==== Task inputs ====

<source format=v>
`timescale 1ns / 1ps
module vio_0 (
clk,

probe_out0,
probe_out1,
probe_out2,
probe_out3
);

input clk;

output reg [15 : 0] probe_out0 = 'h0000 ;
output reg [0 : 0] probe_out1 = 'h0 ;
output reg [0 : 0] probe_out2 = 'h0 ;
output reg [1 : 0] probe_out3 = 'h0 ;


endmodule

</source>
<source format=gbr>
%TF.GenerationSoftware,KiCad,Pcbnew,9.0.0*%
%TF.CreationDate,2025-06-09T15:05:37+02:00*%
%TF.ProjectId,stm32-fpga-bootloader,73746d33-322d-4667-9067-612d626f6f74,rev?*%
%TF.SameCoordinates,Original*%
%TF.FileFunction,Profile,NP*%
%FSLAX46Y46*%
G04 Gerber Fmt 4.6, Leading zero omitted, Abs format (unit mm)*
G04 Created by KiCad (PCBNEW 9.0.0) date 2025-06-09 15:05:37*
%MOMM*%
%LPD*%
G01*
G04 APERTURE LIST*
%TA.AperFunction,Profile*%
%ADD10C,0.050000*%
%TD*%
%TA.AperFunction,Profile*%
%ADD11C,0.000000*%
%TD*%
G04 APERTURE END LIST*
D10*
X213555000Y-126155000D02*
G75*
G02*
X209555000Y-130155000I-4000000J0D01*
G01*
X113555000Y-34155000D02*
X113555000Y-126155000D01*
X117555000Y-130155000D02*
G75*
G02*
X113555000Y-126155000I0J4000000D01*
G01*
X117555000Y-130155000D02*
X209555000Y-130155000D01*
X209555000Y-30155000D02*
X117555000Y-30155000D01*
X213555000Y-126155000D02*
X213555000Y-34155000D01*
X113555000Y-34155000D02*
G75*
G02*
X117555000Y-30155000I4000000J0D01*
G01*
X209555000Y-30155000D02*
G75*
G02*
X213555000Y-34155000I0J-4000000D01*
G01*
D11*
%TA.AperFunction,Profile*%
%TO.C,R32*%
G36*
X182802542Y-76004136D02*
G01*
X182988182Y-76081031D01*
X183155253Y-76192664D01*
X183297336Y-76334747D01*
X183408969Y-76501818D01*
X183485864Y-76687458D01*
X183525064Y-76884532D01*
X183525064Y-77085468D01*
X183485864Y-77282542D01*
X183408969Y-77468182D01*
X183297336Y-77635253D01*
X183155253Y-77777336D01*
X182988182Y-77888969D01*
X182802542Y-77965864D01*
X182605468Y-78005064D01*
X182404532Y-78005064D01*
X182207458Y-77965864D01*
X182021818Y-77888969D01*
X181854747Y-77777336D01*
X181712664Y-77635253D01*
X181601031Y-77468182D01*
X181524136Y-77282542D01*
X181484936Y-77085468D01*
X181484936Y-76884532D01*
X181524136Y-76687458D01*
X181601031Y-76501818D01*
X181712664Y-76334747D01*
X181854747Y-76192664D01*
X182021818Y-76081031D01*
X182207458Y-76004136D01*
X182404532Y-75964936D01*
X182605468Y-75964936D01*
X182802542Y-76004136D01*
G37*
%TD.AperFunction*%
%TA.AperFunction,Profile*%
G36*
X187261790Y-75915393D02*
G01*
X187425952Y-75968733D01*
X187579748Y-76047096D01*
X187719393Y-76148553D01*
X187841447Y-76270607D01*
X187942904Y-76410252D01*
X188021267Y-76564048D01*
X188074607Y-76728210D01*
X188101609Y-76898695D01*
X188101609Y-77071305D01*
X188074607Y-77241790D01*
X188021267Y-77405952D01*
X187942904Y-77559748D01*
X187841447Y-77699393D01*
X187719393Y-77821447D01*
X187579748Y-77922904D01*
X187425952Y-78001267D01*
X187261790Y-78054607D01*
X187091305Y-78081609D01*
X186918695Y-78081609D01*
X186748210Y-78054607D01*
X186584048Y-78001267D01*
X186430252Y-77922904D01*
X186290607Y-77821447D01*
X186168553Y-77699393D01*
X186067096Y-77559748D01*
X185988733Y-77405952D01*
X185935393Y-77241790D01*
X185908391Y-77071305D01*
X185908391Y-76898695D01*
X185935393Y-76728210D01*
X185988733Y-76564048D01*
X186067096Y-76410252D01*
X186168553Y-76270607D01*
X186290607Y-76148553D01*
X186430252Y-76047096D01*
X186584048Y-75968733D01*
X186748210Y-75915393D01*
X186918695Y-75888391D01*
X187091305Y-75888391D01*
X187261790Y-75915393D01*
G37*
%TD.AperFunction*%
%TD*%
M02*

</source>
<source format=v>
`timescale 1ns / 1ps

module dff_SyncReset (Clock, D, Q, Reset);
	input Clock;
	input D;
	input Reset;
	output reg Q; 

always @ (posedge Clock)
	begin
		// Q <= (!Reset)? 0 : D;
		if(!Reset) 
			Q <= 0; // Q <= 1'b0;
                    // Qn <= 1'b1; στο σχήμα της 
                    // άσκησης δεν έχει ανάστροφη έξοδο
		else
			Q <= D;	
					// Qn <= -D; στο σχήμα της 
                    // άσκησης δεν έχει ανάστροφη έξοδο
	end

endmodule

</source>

====
==== Task inputs ====

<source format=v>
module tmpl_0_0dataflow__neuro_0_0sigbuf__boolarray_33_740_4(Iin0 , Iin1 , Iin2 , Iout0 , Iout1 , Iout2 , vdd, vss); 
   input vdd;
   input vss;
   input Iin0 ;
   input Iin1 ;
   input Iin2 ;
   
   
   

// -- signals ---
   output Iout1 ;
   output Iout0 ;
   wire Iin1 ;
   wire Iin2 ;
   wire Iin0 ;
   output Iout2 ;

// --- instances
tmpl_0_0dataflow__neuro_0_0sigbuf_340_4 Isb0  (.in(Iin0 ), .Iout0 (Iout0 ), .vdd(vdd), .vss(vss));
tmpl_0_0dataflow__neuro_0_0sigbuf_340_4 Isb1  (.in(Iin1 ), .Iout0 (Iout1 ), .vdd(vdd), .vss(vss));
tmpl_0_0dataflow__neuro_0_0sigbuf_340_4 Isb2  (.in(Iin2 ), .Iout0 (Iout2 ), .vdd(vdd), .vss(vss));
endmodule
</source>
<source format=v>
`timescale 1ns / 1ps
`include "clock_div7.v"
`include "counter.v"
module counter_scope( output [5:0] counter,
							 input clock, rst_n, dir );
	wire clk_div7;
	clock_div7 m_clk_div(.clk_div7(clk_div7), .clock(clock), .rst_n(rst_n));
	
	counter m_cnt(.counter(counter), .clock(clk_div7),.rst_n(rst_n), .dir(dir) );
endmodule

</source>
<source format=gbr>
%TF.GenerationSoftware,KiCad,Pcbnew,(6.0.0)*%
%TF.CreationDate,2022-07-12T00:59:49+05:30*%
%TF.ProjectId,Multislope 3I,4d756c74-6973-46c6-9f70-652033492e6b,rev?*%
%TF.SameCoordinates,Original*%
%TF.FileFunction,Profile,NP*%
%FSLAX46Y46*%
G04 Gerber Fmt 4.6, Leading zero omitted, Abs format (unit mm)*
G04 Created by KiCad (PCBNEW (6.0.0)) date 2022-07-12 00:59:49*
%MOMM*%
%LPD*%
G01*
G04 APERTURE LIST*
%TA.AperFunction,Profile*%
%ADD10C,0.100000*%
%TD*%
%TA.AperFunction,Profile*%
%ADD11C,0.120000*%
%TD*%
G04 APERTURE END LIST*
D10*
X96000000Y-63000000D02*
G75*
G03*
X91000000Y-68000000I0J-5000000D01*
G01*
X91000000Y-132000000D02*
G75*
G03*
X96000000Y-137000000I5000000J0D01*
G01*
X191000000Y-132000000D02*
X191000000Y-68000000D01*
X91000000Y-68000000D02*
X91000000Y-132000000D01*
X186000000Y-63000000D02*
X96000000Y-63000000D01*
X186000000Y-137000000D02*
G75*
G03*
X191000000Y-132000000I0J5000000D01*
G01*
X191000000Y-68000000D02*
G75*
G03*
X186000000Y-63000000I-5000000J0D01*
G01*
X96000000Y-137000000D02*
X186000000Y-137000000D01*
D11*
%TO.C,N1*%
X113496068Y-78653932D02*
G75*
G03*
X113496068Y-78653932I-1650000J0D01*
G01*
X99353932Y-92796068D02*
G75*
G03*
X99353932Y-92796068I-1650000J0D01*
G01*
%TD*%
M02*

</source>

====

§ **The task**
Scan the entries for lines with the string "counter". Report only how many there are.

§ **Result of this task**
3